DOCUMENT TEXT:

※

As more trucks arrive a second alarm is requested, summoning more crews to the scene.
At 1:43 p.m., Pumper 24 reports: “Roof is caving in — walls will collapse shortly.”
Pumper 24, from a nearby station that serves as one of Ottawa’s two hazmat bases, then issues a warning about the dangerous fuels and chemicals inside the burning building: “Lots of hydrocarbons in there.”
In his internal remarks filed eight days later, incident safety officer Kip Muller noted “multiple hazards” at the scene including a potential wall collapse, a propane heater on the building’s south side, a tanker truck that was left running beside the building and two more tankers “possibly having flammable liquids or hazardous materials on board” parked inside service bays at the building’s east end.
Seconds after the warning about hydrocarbons, dispatch reports: “Strictly defensive fire. No crews inside.”
Crews battled to contain flames
At 1:46 p.m., Pumper 34 is designated as the rapid intervention team to rescue any firefighters who are injured or become trapped, while Pumper 37 is tasked with “accountability” — keeping track of which crews are doing what so no one goes missing.
Two minutes later, Pumper 23 confirms the two-storey shop where the initial explosion is believed to have occurred is fully involved, but the crew is “trying to stop it from getting to the 3rd section of the building,” which contains the four service bays.
At 1:52 p.m. a third alarm is called, summoning two more pumpers, one more ladder truck and a district chief.
A minute later, dispatch reports crews are having trouble reaching the building’s south side due to a hose blocking access.
At 1:55 p.m. a district chief on the scene reports to command that there are “2-3 oil tankers inside building.” Two minutes later, it’s reported that Insp. Jimmy Fata, a divisional chief, is on his way to the scene.

※

MATERIAL:

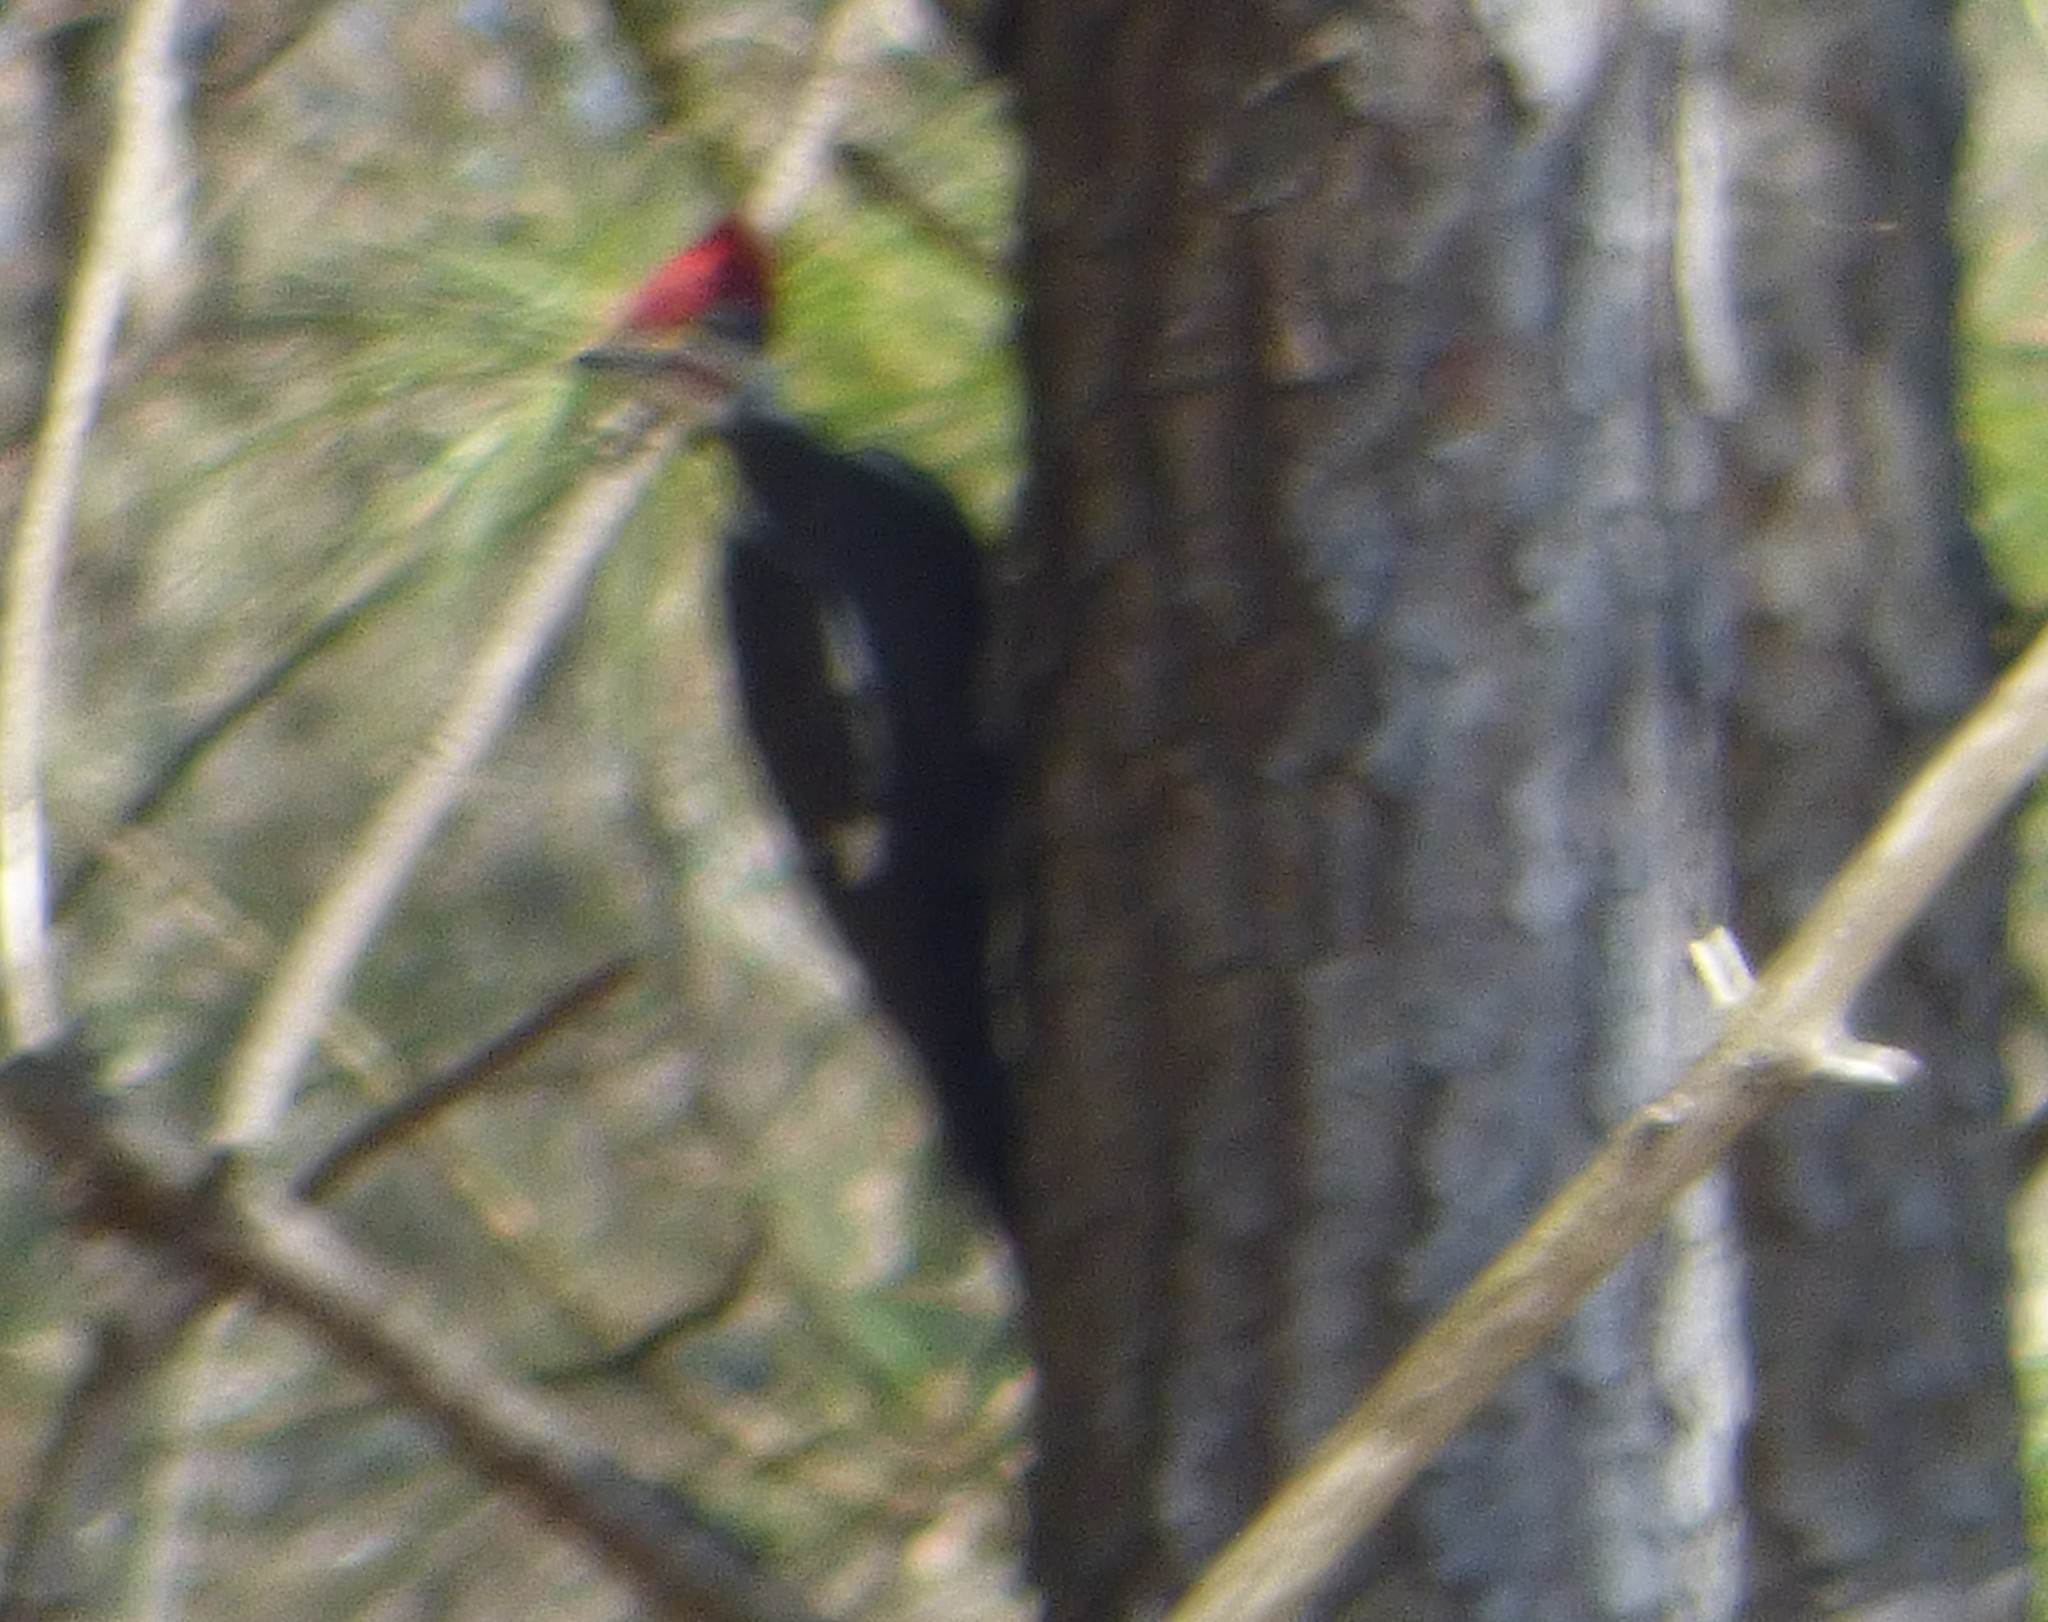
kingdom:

※

YOUR TASKS:
• A. Please repeat the fire report starting at "Crews battled to" and ending at "a district chief.", and switch "accountability" to "crew tracking".
• B. Name every numbered pumper that appears in the fire report.

RESULTS BY TASK:
• A.
Crews battled to contain flames
At 1:46 p.m., Pumper 34 is designated as the rapid intervention team to rescue any firefighters who are injured or become trapped, while Pumper 37 is tasked with “crew tracking” — keeping track of which crews are doing what so no one goes missing.
Two minutes later, Pumper 23 confirms the two-storey shop where the initial explosion is believed to have occurred is fully involved, but the crew is “trying to stop it from getting to the 3rd section of the building,” which contains the four service bays.
At 1:52 p.m. a third alarm is called, summoning two more pumpers, one more ladder truck and a district chief.

• B.
Pumper 24
Pumper 34
Pumper 37
Pumper 23